[Collected data]
_ _ _

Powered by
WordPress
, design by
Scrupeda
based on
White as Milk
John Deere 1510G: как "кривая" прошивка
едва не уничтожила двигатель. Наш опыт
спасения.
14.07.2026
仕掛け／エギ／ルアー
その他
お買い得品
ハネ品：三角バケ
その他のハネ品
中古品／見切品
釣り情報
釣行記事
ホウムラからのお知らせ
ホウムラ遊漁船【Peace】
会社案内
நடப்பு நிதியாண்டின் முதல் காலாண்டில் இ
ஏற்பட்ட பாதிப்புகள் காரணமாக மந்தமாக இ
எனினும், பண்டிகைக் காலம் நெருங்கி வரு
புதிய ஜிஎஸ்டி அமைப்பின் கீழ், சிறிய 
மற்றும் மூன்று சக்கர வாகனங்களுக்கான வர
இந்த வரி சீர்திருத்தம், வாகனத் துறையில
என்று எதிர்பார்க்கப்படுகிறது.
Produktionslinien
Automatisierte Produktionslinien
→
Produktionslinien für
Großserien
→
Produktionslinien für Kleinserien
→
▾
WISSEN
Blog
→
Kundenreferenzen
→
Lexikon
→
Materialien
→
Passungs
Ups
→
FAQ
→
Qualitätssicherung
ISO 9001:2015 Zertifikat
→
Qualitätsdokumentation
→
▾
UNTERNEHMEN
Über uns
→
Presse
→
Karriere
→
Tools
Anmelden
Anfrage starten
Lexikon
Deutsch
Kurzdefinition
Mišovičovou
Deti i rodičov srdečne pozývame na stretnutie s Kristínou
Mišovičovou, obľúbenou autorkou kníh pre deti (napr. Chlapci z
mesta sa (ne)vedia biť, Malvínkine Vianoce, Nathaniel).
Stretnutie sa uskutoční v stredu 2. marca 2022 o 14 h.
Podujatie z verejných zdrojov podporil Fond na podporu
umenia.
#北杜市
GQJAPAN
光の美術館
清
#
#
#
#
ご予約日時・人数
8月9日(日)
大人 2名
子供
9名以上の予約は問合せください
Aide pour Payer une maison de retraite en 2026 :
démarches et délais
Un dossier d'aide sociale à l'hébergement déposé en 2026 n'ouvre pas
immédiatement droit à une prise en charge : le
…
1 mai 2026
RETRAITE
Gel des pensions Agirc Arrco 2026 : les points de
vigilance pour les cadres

_ _ _

**To do**:
Please edit the data above so that "Kundenreferenzen" becomes "Referenzen", and leave everything else unchanged.

**Answer space**:
Powered by
WordPress
, design by
Scrupeda
based on
White as Milk
John Deere 1510G: как "кривая" прошивка
едва не уничтожила двигатель. Наш опыт
спасения.
14.07.2026
仕掛け／エギ／ルアー
その他
お買い得品
ハネ品：三角バケ
その他のハネ品
中古品／見切品
釣り情報
釣行記事
ホウムラからのお知らせ
ホウムラ遊漁船【Peace】
会社案内
நடப்பு நிதியாண்டின் முதல் காலாண்டில் இ
ஏற்பட்ட பாதிப்புகள் காரணமாக மந்தமாக இ
எனினும், பண்டிகைக் காலம் நெருங்கி வரு
புதிய ஜிஎஸ்டி அமைப்பின் கீழ், சிறிய 
மற்றும் மூன்று சக்கர வாகனங்களுக்கான வர
இந்த வரி சீர்திருத்தம், வாகனத் துறையில
என்று எதிர்பார்க்கப்படுகிறது.
Produktionslinien
Automatisierte Produktionslinien
→
Produktionslinien für
Großserien
→
Produktionslinien für Kleinserien
→
▾
WISSEN
Blog
→
Referenzen
→
Lexikon
→
Materialien
→
Passungs
Ups
→
FAQ
→
Qualitätssicherung
ISO 9001:2015 Zertifikat
→
Qualitätsdokumentation
→
▾
UNTERNEHMEN
Über uns
→
Presse
→
Karriere
→
Tools
Anmelden
Anfrage starten
Lexikon
Deutsch
Kurzdefinition
Mišovičovou
Deti i rodičov srdečne pozývame na stretnutie s Kristínou
Mišovičovou, obľúbenou autorkou kníh pre deti (napr. Chlapci z
mesta sa (ne)vedia biť, Malvínkine Vianoce, Nathaniel).
Stretnutie sa uskutoční v stredu 2. marca 2022 o 14 h.
Podujatie z verejných zdrojov podporil Fond na podporu
umenia.
#北杜市
GQJAPAN
光の美術館
清
#
#
#
#
ご予約日時・人数
8月9日(日)
大人 2名
子供
9名以上の予約は問合せください
Aide pour Payer une maison de retraite en 2026 :
démarches et délais
Un dossier d'aide sociale à l'hébergement déposé en 2026 n'ouvre pas
immédiatement droit à une prise en charge : le
…
1 mai 2026
RETRAITE
Gel des pensions Agirc Arrco 2026 : les points de
vigilance pour les cadres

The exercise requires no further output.